Here’s one New Testament scholar (Larry Hurtado, recently retired, Univ. of Edinburgh) who laughs at the idea. I’d agree with him (and I like reading western esotericism).

If you think they’re intellectual elites, you’ve been watching too much on the Fantasy Channel (aka, History Channel) and reading too many pages by modern new agers. Go to the primary sources, like Prof. Hurtado suggests.

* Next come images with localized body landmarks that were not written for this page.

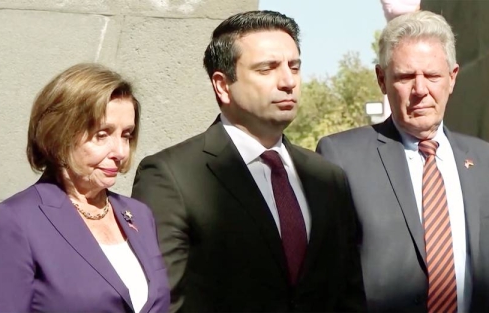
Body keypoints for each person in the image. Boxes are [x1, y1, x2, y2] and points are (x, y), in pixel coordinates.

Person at [131, 10, 365, 312]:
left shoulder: (328, 177)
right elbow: (164, 302)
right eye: (267, 69)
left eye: (294, 67)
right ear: (222, 85)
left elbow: (349, 294)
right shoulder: (171, 176)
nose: (287, 81)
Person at [317, 10, 489, 313]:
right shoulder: (340, 158)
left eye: (432, 76)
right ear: (382, 79)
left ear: (452, 78)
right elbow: (326, 282)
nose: (420, 90)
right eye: (405, 76)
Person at [0, 63, 170, 312]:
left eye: (126, 135)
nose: (119, 151)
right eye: (102, 134)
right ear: (60, 134)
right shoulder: (14, 222)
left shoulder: (138, 214)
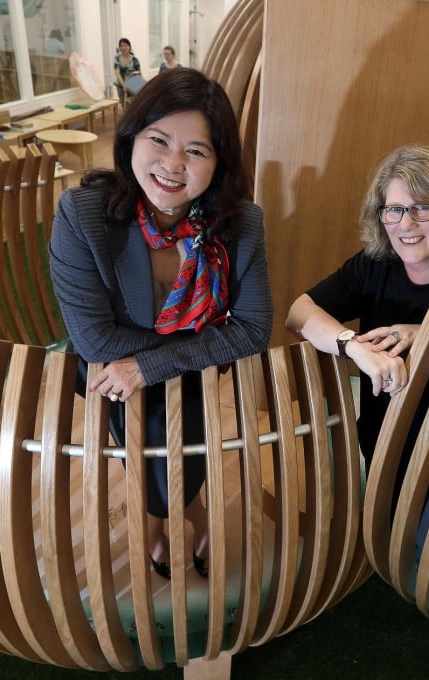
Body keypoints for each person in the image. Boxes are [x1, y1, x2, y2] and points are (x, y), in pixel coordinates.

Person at [49, 67, 272, 580]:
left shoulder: (240, 224)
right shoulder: (83, 213)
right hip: (107, 368)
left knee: (169, 413)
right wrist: (201, 342)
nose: (174, 164)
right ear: (131, 138)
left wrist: (152, 365)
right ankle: (180, 515)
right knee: (152, 420)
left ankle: (160, 518)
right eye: (159, 140)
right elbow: (95, 338)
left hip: (178, 369)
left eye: (196, 150)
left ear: (218, 163)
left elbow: (256, 328)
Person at [285, 144, 429, 546]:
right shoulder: (376, 264)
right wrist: (352, 346)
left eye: (422, 207)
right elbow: (298, 313)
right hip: (380, 441)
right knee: (379, 531)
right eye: (394, 209)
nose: (405, 223)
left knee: (420, 545)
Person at [113, 37, 142, 107]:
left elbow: (139, 74)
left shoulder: (135, 60)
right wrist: (124, 85)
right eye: (122, 46)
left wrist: (141, 85)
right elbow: (117, 73)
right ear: (119, 48)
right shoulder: (117, 58)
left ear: (129, 47)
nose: (124, 48)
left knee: (134, 105)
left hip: (133, 86)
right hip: (121, 86)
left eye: (126, 45)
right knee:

[Addendum: Prof. April DeConick was apparently put off by Prof. Hurtado. It didn’t take her long to respond. I’m with Hurtado on this one. I’ve read enough esoteric material and western esotericism to know that the short path to sounding intellectual is to spout streams of barely intelligible ideas. That way, you come off as the possessor of elite knowledge: “If you were as brilliant as I am, you’d understand what I’m saying.” Gnostic literature is filled with that sort of thing. Just read it. My point is not that they were dumb or on acid. It’s that calling them leading intellectuals of the ancient world is silly. In terms of the New Age crowd, it’s hard for them to take reasoned discourse and make it sound like mystery and mysticism to convince you they’re deep. It’s easy to do that with Gnostic material, and many have done so. That ought to tell us something. (And readers will know I’m not in the ecclesiastical box of the “historic” church in several respects). Yes, I can be accused at this point of assessing that material through “western logic.” But tell me — when we debate the subject, are we going to use the rules of western logic for discussion or not? Will we evaluate the soundness of argumentation using rules of western logic or not? We all know the answer, and that tells us something as well.]